JPMorgan kembali menarik perhatian pasar setelah memproyeksikan harga Bitcoin bisa mencapai $266.000 dalam jangka panjang.
Target ini bukan sekadar prediksi harga, melainkan sinyal kuat bahwa permintaan institusi terhadap Bitcoin semakin matang.
Menurut analisis yang beredar, proyeksi JPMorgan ditujukan bukan untuk investor ritel.
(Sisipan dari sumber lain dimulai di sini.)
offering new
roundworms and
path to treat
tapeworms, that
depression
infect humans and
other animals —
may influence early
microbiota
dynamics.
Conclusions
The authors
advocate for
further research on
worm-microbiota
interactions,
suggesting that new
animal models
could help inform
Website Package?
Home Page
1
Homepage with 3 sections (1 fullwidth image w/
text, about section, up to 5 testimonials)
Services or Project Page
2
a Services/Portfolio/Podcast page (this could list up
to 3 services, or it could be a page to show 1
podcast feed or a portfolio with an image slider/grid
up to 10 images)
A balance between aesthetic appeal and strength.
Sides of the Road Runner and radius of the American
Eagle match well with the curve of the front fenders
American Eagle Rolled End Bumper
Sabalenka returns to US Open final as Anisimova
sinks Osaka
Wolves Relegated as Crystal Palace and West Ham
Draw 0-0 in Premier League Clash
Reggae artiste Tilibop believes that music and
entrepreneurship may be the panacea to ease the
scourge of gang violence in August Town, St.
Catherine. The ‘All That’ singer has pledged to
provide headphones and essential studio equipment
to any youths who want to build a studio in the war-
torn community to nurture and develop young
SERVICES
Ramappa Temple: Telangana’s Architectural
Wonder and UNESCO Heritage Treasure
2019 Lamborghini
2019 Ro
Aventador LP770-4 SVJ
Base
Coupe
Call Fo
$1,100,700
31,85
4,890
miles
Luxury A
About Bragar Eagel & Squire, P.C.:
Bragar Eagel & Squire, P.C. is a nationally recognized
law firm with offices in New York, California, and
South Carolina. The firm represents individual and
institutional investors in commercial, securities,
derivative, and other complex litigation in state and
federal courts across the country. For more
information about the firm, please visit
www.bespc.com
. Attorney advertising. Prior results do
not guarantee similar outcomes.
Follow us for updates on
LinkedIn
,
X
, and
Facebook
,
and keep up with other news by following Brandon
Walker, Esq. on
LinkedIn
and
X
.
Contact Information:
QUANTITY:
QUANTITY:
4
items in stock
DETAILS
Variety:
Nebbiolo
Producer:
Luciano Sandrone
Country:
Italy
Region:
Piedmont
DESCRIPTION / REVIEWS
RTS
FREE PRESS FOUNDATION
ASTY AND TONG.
Target ini lebih ditujukan kepada lebih dari 2.000 klien institusi, termasuk dana pensiun, hedge fund, dan advisor investasi.
Artinya, angka tersebut berfungsi sebagai dasar pertimbangan alokasi aset, bukan sekadar spekulasi.
Michael Terpin, pendiri Transform Ventures, menyebut bahwa proyeksi ini berada dalam fase “adopsi institusi”, di mana keputusan investasi biasanya mengikuti analisis bank besar.
Ia juga menambahkan bahwa gelombang masuknya dana institusi biasanya terjadi dalam 6 – 12 bulan setelah upgrade riset seperti ini muncul.
Model Bitcoin Disamakan dengan Emas
JPMorgan menggunakan pendekatan yang cukup menarik. Bitcoin dibandingkan dengan cadangan emas sektor swasta yang diperkirakan mencapai $8 triliun.
Model ini berbasis risiko, bukan sekadar harga. Semakin rendah volatilitas Bitcoin dibanding emas, semakin besar porsi alokasi yang bisa diberikan oleh institusi.
Pada awal 2026, volatilitas Bitcoin tercatat hanya sekitar 1,5x dari emas, turun signifikan dibanding sebelumnya. Kondisi ini membuat Bitcoin dianggap lebih “layak” untuk masuk portofolio besar.
Inilah yang mendorong revisi target dari sebelumnya $146.000 – $170.000 menjadi $266.000.